Minister for Agriculture, Food and the Marine, Charlie McConalogue has tested positive for Covid-19.
The Minister for Agriculture Charlie McConalogue has tested positive for Covid-19.
A spokesman for the Donegal TD confirmed that he has tested positive for the virus this morning after taking a test yesterday afternoon.
Mr McConalogue has no symptoms and is self-isolating.
He had tested negative last week both before travelling to Brussels for a fisheries council meeting and immediately after arriving back in Ireland.
The entire Cabinet are now restricting their movements as Mr McConalogue attended the meeting of ministers on Tuesday in Dublin Castle.
The Cabinet met yesterday to approve further restrictions over the coming weeks.
Meanwhile, Dr Colm Henry, Chief Clinical Officer with the HSE, said the 14-day isolation advice means that anyone who came to Ireland from Britain from December 11 onwards should self-isolate in their bedroom.

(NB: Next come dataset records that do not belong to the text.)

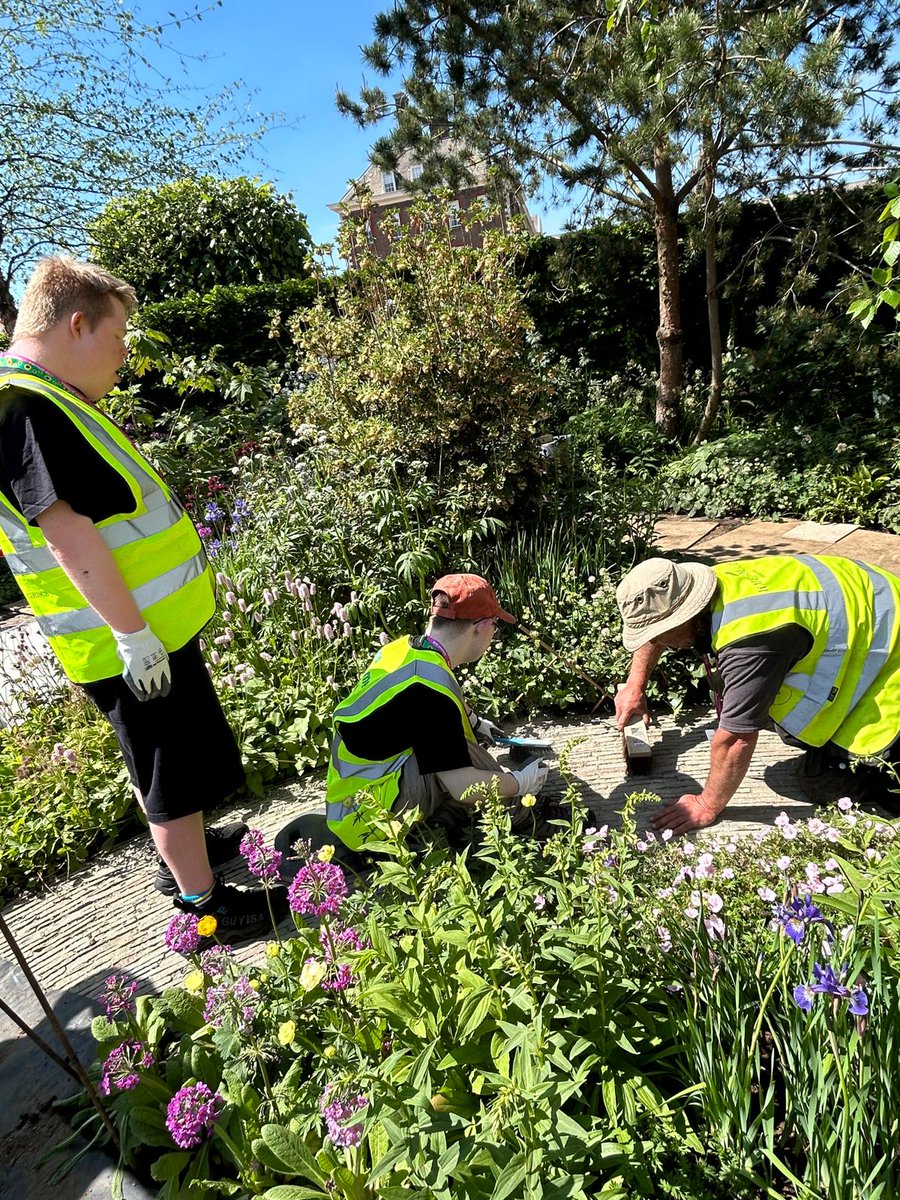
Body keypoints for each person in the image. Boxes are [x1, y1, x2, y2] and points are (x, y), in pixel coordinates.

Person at [0, 256, 286, 941]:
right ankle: (203, 907)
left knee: (169, 761)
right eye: (119, 335)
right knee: (164, 770)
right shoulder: (26, 408)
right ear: (77, 324)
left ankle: (182, 857)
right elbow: (69, 538)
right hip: (125, 643)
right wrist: (132, 635)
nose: (126, 354)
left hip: (140, 634)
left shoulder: (49, 398)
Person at [614, 554, 900, 834]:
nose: (655, 642)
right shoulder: (714, 585)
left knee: (823, 782)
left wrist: (706, 803)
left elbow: (736, 739)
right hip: (877, 605)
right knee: (776, 714)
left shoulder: (750, 643)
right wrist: (635, 685)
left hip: (891, 662)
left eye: (658, 635)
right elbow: (661, 622)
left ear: (684, 617)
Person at [325, 573, 551, 850]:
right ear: (479, 627)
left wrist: (475, 721)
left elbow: (412, 710)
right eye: (494, 625)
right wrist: (520, 783)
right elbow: (463, 785)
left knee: (451, 745)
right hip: (369, 819)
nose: (494, 633)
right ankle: (528, 820)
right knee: (465, 758)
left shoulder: (402, 650)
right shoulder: (430, 694)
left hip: (350, 798)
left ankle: (444, 822)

"Self-isolation means staying in your room in so far as possible, except for essential purposes," he said.
"You should stay in your room to ensure you are not the means of transmission of this more transmissible form of the virus within the house."

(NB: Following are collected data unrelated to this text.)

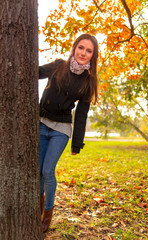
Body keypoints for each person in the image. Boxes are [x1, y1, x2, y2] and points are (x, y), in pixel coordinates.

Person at [39, 33, 99, 233]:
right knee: (38, 172)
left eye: (88, 50)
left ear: (93, 55)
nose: (83, 53)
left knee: (48, 171)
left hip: (61, 128)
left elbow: (81, 114)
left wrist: (77, 144)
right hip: (41, 122)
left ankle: (48, 214)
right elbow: (36, 72)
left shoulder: (88, 82)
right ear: (74, 48)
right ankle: (37, 211)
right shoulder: (58, 66)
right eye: (81, 47)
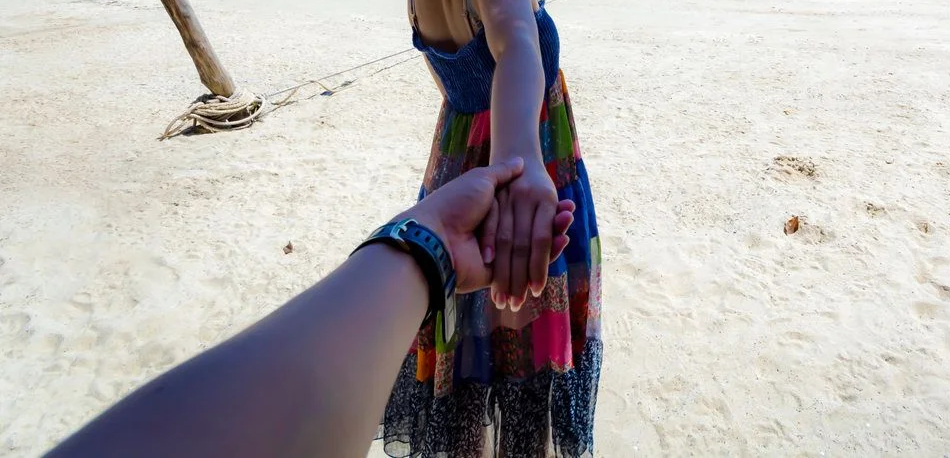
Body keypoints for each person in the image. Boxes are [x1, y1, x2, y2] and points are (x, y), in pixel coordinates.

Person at [48, 160, 576, 458]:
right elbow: (514, 50)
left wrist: (429, 239)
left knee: (456, 364)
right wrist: (525, 168)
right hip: (496, 206)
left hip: (453, 172)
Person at [391, 0, 601, 457]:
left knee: (466, 331)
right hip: (529, 159)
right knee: (526, 328)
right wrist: (519, 161)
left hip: (455, 166)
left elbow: (456, 91)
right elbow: (516, 52)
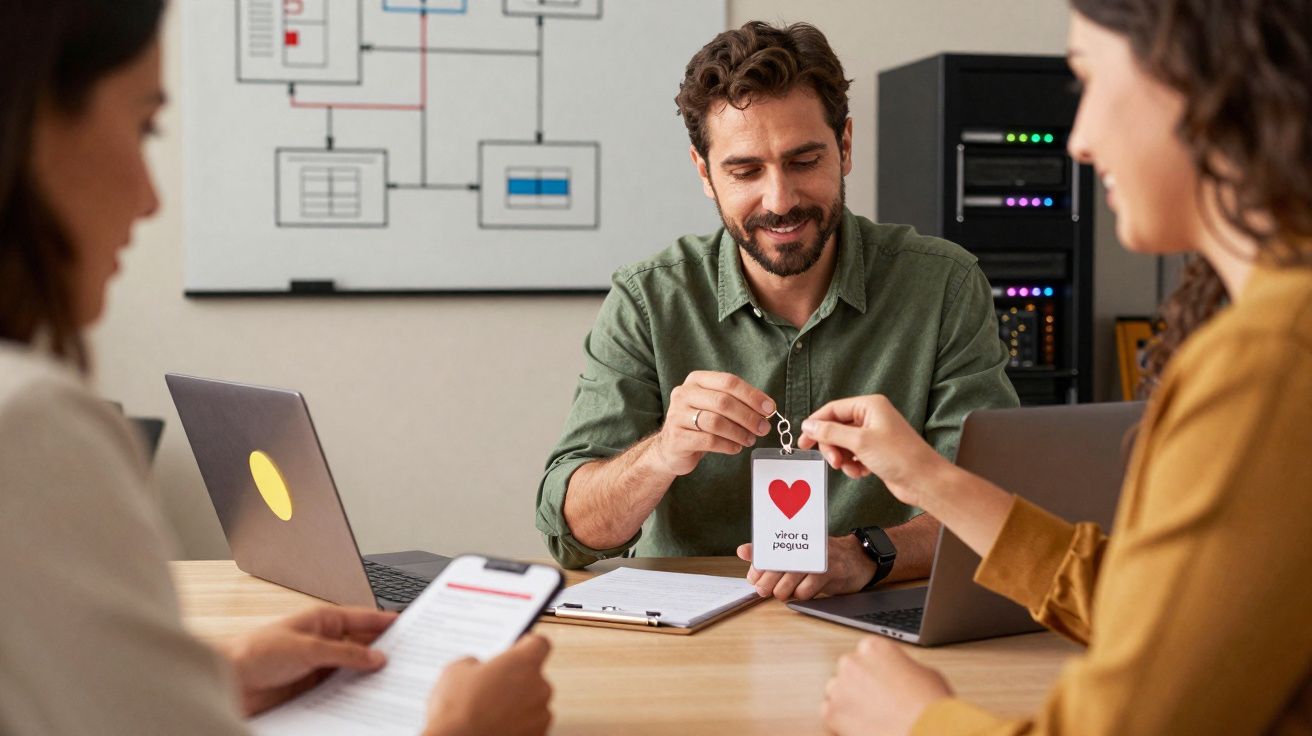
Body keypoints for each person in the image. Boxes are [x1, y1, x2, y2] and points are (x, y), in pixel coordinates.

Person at [0, 2, 552, 734]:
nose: (151, 197)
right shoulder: (30, 428)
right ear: (30, 121)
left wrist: (207, 687)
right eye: (144, 125)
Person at [810, 1, 1312, 734]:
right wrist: (926, 477)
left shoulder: (1266, 363)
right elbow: (1158, 617)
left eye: (1087, 81)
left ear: (1198, 76)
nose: (1078, 140)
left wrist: (915, 719)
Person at [535, 21, 1019, 600]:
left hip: (872, 626)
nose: (780, 200)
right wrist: (663, 452)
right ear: (704, 173)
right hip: (684, 649)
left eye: (804, 160)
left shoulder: (943, 286)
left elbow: (993, 515)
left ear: (844, 147)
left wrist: (866, 553)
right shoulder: (649, 299)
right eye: (745, 172)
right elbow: (572, 533)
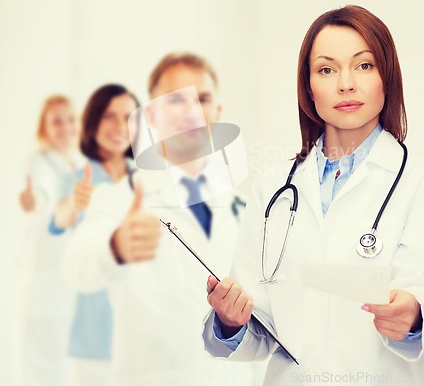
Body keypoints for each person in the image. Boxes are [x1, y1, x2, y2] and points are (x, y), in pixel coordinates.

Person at [203, 6, 424, 386]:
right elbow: (260, 329)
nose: (345, 83)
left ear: (386, 76)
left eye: (364, 65)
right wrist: (230, 320)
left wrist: (413, 315)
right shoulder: (271, 190)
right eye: (326, 69)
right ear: (309, 87)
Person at [62, 53, 263, 386]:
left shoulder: (244, 206)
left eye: (203, 99)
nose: (192, 111)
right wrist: (114, 248)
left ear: (217, 113)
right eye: (176, 101)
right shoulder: (119, 197)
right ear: (151, 116)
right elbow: (75, 267)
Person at [49, 84, 139, 386]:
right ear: (93, 122)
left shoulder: (147, 181)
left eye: (127, 118)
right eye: (108, 117)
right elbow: (59, 218)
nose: (118, 127)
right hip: (94, 337)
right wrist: (73, 205)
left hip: (142, 330)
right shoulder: (78, 180)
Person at [16, 94, 83, 386]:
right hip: (45, 272)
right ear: (44, 127)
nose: (65, 127)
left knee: (61, 358)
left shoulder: (79, 163)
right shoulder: (40, 160)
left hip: (68, 273)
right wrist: (33, 200)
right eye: (56, 121)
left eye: (70, 119)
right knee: (40, 355)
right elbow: (40, 195)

Asked if it means eating Christmas dinner in their room, Dr Henry told RTÉ's Morning Ireland: "yes, sadly it did mean that."
Wishing Mr McConalogue a speedy recovery, Green Party leader Eamon Ryan said he returned home from Government Buildings after getting word that a member of Cabinet had tested positive.
"There’s a thousand families in this country waking up this morning from those figures yesterday to that reality.Â
"My thoughts and well wishes goes out to every one of those families. And that’s why we have to act in difficult circumstances the way we do," he said.
Mr Ryan said he will follow all HSE advice on restricting his movements.
He said Ministers had met for a Cabinet meeting on Tuesday in Dublin Castle but that everyone kept up to four metres apart.
"It’s such a big room and it’s a very round table and Cabinet meetings actually while I think there was a lot of coverage that it was a very lengthy Cabinet meeting, my recollection yesterday it wasn’t that... it was about a two hour meeting, if that, probably just a bit less than that.
"We have tried wherever possible in Government Buildings or other meetings to try and keep them to two hours on health advice. It was there or there about yesterday," Mr Ryan said.